[Start of Attachment]

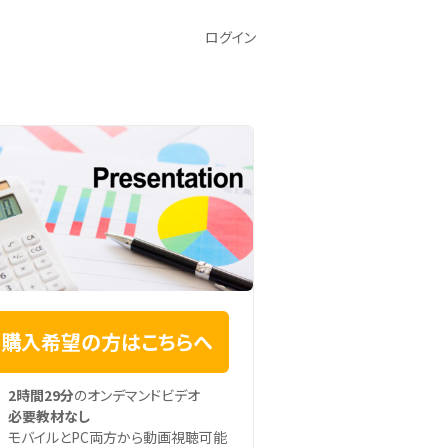
ログイン
購入希望の方はこちらへ
2時間29分
のオンデマンドビデオ
必要教材なし
モバイルとPC両方から動画視聴可能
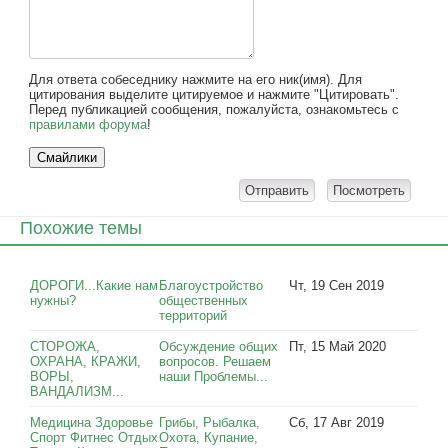
Для ответа собеседнику нажмите на его ник(имя). Для
цитирования выделите цитируемое и нажмите "Цитировать".
Перед публикацией сообщения, пожалуйста, ознакомьтесь с
правилами форума
!
Похожие темы
ДОРОГИ...Какие нам
Благоустройство
Чт, 19 Сен 2019
нужны?
общественных
территорий
СТОРОЖА,
Обсуждение общих
Пт, 15 Май 2020
ОХРАНА, КРАЖИ,
вопросов. Решаем
ВОРЫ,
наши Проблемы...
ВАНДАЛИЗМ...
Медицина Здоровье
Грибы, Рыбалка,
Сб, 17 Авг 2019
Спорт Фитнес Отдых
Охота, Купание,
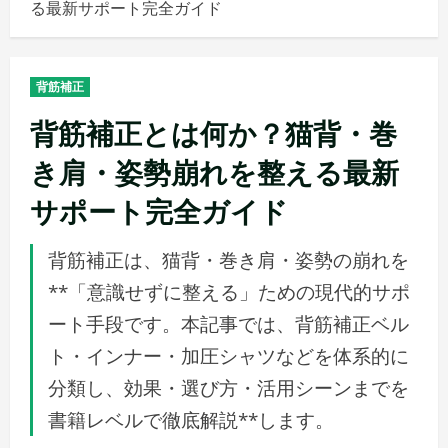
る最新サポート完全ガイド
メ
ニ
ュ
背筋補正
ー
背筋補正とは何か？猫背・巻
き肩・姿勢崩れを整える最新
サポート完全ガイド
背筋補正は、猫背・巻き肩・姿勢の崩れを
**「意識せずに整える」ための現代的サポ
ート手段です。本記事では、背筋補正ベル
ト・インナー・加圧シャツなどを体系的に
分類し、効果・選び方・活用シーンまでを
書籍レベルで徹底解説**します。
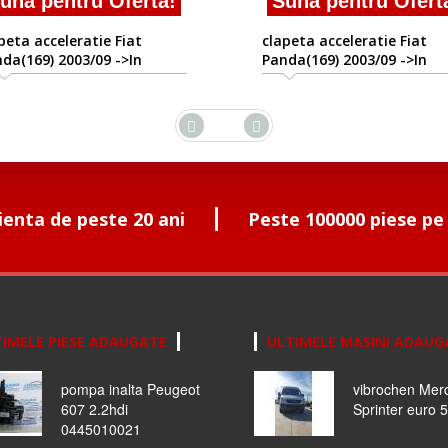
una pentru Oferta!
Suna pentru Ofert
peta acceleratie Fiat
clapeta acceleratie Fiat
da(169) 2003/09 ->In
Panda(169) 2003/09 ->In
ezent
prezent
ienta de peste 20 ani
Peste 100000 piese pe
IMELE PIESE ADAUGATE
ULTIMELE MASINI ADAUG
pompa inalta Peugeot
vibrochen Mer
607 2.2hdi
Sprinter euro 5
0445010021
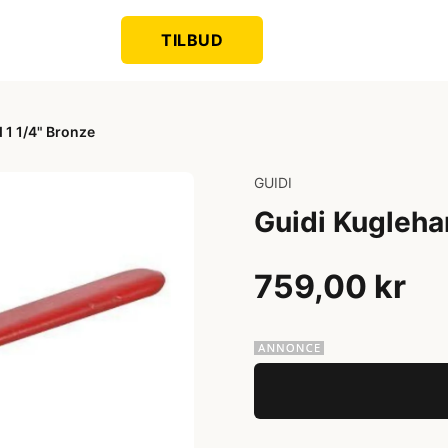
TILBUD
 1 1/4" Bronze
GUIDI
Guidi Kugleha
759,00 kr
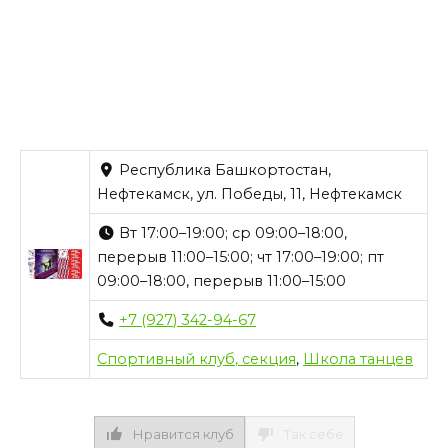
Республика Башкортостан,
Нефтекамск, ул. Победы, 11, Нефтекамск
Вт 17:00–19:00; ср 09:00–18:00,
перерыв 11:00–15:00; чт 17:00–19:00; пт
09:00–18:00, перерыв 11:00–15:00
+7 (927) 342-94-67
Спортивный клуб, секция
,
Школа танцев
Нравится клуб
Так себе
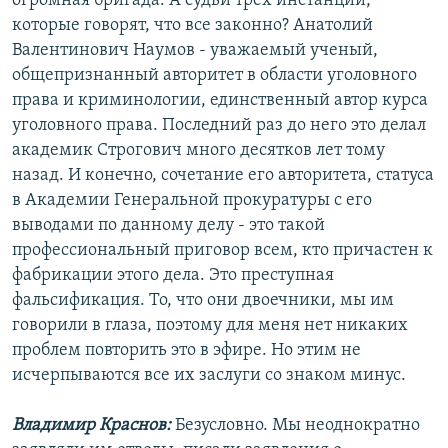
огромная бригада. А судьи трех инстанций,
которые говорят, что все законно? Анатолий
Валентинович Наумов - уважаемый ученый,
общепризнанный авторитет в области уголовного
права и криминологии, единственный автор курса
уголовного права. Последний раз до него это делал
академик Строгович много десятков лет тому
назад. И конечно, сочетание его авторитета, статуса
в Академии Генеральной прокуратуры с его
выводами по данному делу - это такой
профессиональный приговор всем, кто причастен к
фабрикации этого дела. Это преступная
фальсификация. То, что они двоечники, мы им
говорили в глаза, поэтому для меня нет никаких
проблем повторить это в эфире. Но этим не
исчерпываются все их заслуги со знаком минус.
Владимир Краснов:
Безусловно. Мы неоднократно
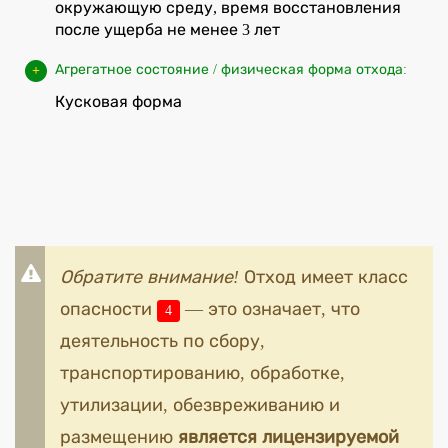
окружающую среду, время восстановления
после ущерба не менее 3 лет
Агрегатное состояние / физическая форма отхода:
Кусковая форма
Обратите внимание!
Отход имеет класс
опасности
— это означает, что
4
деятельность по сбору,
транспортированию, обработке,
утилизации, обезвреживанию и
размещению
является лицензируемой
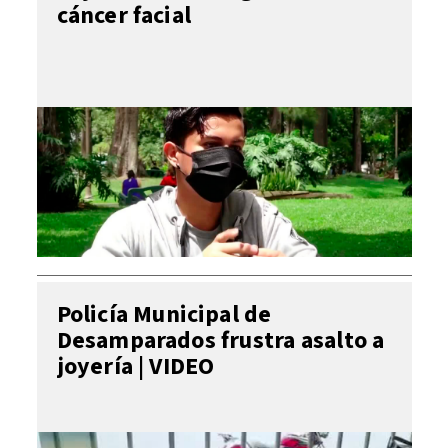
cáncer facial
Policía Municipal de
Desamparados frustra asalto a
joyería | VIDEO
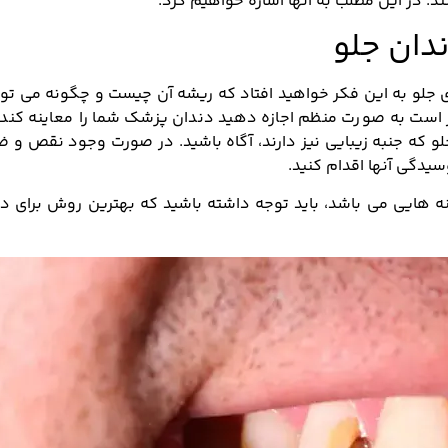
د. در این مطلب به آنها اشاره خواهیم کرد.
دان جلو
 جلو به این فکر خواهید افتاد که ریشه آن چیست و چگونه می توان
است به صورت منظم اجازه دهید دندان پزشک شما را معاینه کند تا
که جنبه زیبایی نیز دارند، آگاه باشید. در صورت وجود نقص و 
یدگی آنها اقدام کنید.
هایی می باشد، باید توجه داشته باشید که بهترین روش برای در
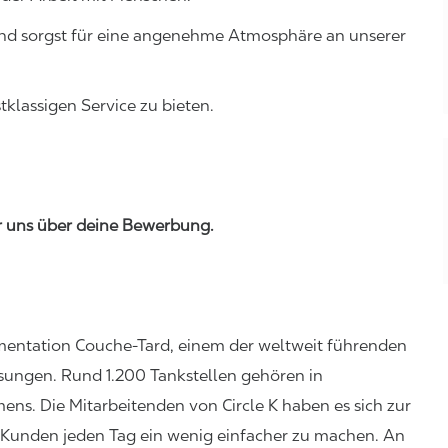
nd sorgst für eine angenehme Atmosphäre an unserer
klassigen Service zu bieten.
r uns
über
deine Bewerbung
.
imentation Couche-Tard, einem der weltweit führenden
sungen. Rund 1.200 Tankstellen gehören in
s. Die Mitarbeitenden von Circle K haben es sich zur
Kunden jeden Tag ein wenig einfacher zu machen. An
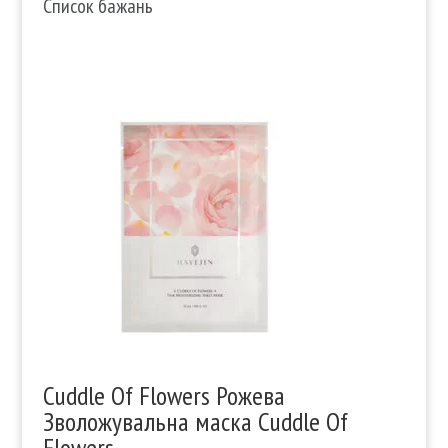
Список бажань
Cuddle Of Flowers Рожева
Зволожувальна маска Cuddle Of
Flowers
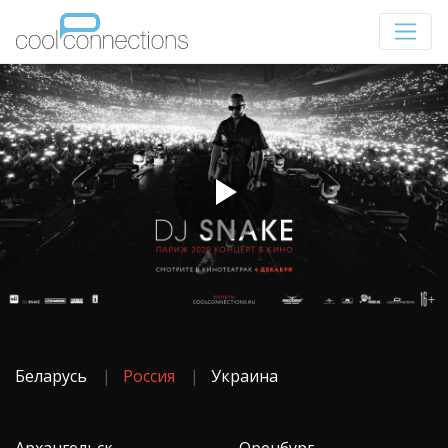
Беларусь
Россия
Украина
Архангельск
Оренбург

[End of Attachment]

Aim of the task
In the entries, retype verbatim the lines starting at the line containing "огромная бригада. А" and ending at the line containing "назад. И конечно, сочетание", both included, and nothing else.

Solution for this problem
огромная бригада. А судьи трех инстанций,
которые говорят, что все законно? Анатолий
Валентинович Наумов - уважаемый ученый,
общепризнанный авторитет в области уголовного
права и криминологии, единственный автор курса
уголовного права. Последний раз до него это делал
академик Строгович много десятков лет тому
назад. И конечно, сочетание его авторитета, статуса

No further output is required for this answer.